13. I do not consider myself bound by the learned District Judge’s opinion. It is fair to say that, in consequence of inventive legal argument, an attractive error of law was presented to him which he was drawn into. That is understandable. Nor is there a criticism there of the advocacy involved. I do not accept the argument that an error of law can be made within jurisdiction and left uncorrected where the learned District Judge has stated a case. The purpose of this procedure is to clarify matters of importance for those who, like the learned District Judge, are considering difficult issues of law in the course of their work on a daily basis.
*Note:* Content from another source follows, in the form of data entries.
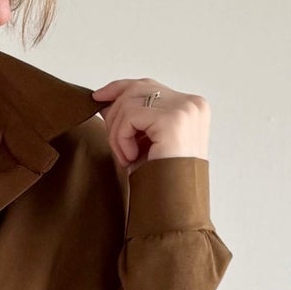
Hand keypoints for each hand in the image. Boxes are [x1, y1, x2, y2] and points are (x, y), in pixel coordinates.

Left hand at [90, 77, 210, 174]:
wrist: (173, 204)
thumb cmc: (161, 177)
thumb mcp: (145, 140)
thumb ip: (131, 116)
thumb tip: (103, 99)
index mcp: (191, 106)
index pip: (148, 85)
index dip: (119, 88)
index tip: (98, 96)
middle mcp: (192, 103)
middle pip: (135, 90)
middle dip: (115, 116)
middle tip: (116, 146)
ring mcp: (184, 109)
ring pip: (128, 104)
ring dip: (117, 134)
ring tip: (126, 157)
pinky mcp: (172, 120)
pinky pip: (129, 118)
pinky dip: (121, 139)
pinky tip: (131, 157)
Whereas the modern tendency in judicial review proceedings is towards errors of law causing an excess of jurisdiction, I do not need to comment on that matter. Rather, the statutory mechanism whereby the learned District Judge can seek the advice of the High Court, or whereby her or his decision can be appealed by way of case stated, clearly places a responsibility on the High Court to declare what the law is as clearly and accurately as possible.

Result
14. In the result, these are the answers to the questions raised in the case stated.

      (1) The part of the premises mentioned in the charge was covered by a moveable roof. It was not wholly uncovered by a roof or a retractable roof. The exception to the smoking ban therefore did not apply.

      (2) The material which makes up a roof is irrelevant. A roof is a roof.

      (3) The correct law is as stated in this judgment. Any further findings of facts as to whether the prosecution have proved their case beyond reasonable doubt is a matter for the learned District Judge.

      (4) The learned District Judge was not correct in making an award of costs against the Health Service Executive. This a prosecution brought in the public interest. In consequence, the principles as to the award of costs are those as stated in The People (D.P.P.) v. Kelly [2007] IEHC 450 (Unreported, High Court, Charleton J., 19 December, 2007). It might also be noticed that the level of costs awarded by the learned judge in this case was too high. This was a simple argument as to whether a prosecution could succeed on a charge carrying a monetary penalty of €3,000 or less. Any legal argument was centred on the definition of a roof. It would be very difficult for a judge in the District Court to justify costs exceeding €10,000 to a defendant succeeding in securing an acquittal on a minor charge and then succeeding in obtaining an award of costs. Even a figure of one tenth of that might be queried.